Some 109 homes are offered for rent for Super Bowl week

Gary Wood, 50, said he chose to place an advertisement for his two-bedroom house in the 109 on Craigslist on Wednesday because he did not notice that any real estate agencies were advertising home rentals for the Super Bowl.

After he considered his past success with advertising on Craigslist, he then realized the potential for financial gain from the endeavor.

Wood is one of a number of independent home and apartment owners in the 109 who are seeking opportunities to rent their residences for the Super Bowl by advertising on websites such as Craigslist.

Wood said his house would be available for three or four nights at $1,400 per night. The cost was determined by its proximity to both ESPN’s coverage and the Omni Hotel, where the AFC Championship team will be staying, Wood said.

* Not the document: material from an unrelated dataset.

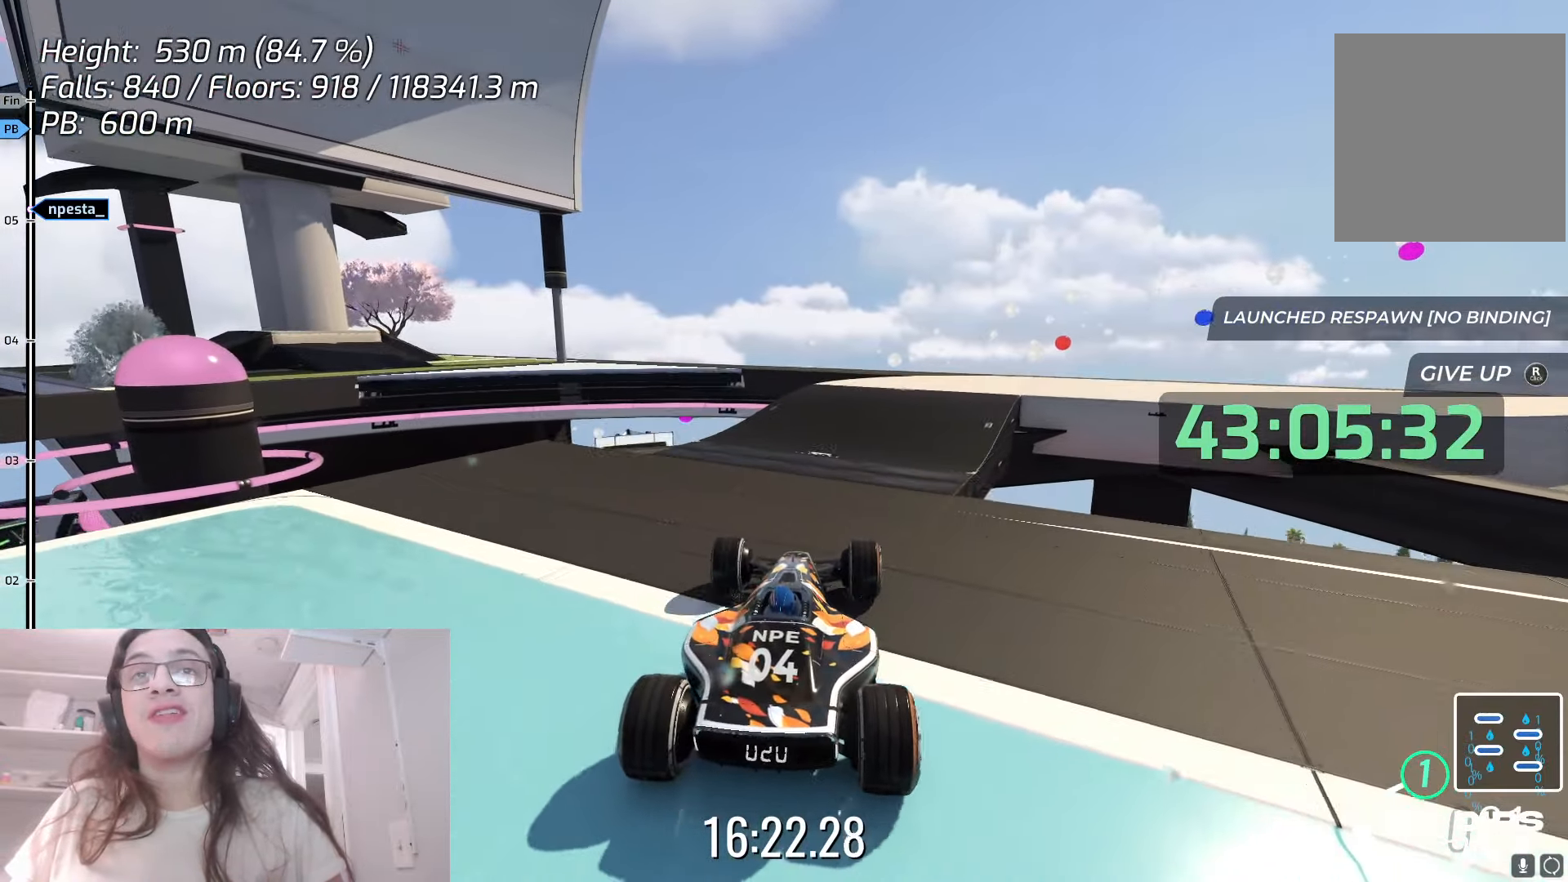
{"keys": [], "events": [[217, "right", "down"], [367, "right", "up"]]}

Ashley Conlon, manager of the Judge Fite office of Century 21, said she has heard that most real estate agencies in the 109 are not pursuing the opportunity because of legal risks. The city put a list of rental restrictions on its website early in January, restrictions that include requiring a written lease of at least 30 days and allowing no subleasing during that period.

Representatives from Williams Trew Real Estate Services, who asked that their names not be used, said the company was choosing not to pursue Super Bowl rentals for liability and legal reasons.

Wood said he has yet to hear back about his Craigslist ad, but he does not think there is significant risk and will not require any form of background checks for those interested.

While Wood said he was not worried about the risk, Chris Larson said he would be more cautious before considering any offers—he will require an extra $35 for a background check.

“One part of the logistics is that we would have to remove our belongings,” Larson said.

According to, the website Larson made to advertise the home, he will ask $1,500 per night to rent his four-bedroom, three-bathroom home, which can house between six and 10 people. He said he determined the price by comparing his home to other listings he found from past Super Bowls.

Larson said he decided to rent his home out after reading articles about others who had rented out their homes during past Super Bowls. He said he made sure to research before making his decision, but it is still an experiment.

“It’s a catch-as-catch-can situation,” he said. “It’s a pretty good amount of money (to rent the house), so the only way it would work would be with three or four couples.”

The $1,500 nightly rate would include a fully-stocked kitchen and the potential for a maid service, Larson said.

And despite the amenities Larson is offering, he said he has not heard back from anyone and time is running out.

“I was hoping to get a response earlier in January or even late December,” he said. “If nobody bites by mid next week, it will be too late to get it ready.”

Opportunity is running out, too, Larson said.

“This is the only Super Bowl we’ll have,” he said. “It’s a one-shot deal.”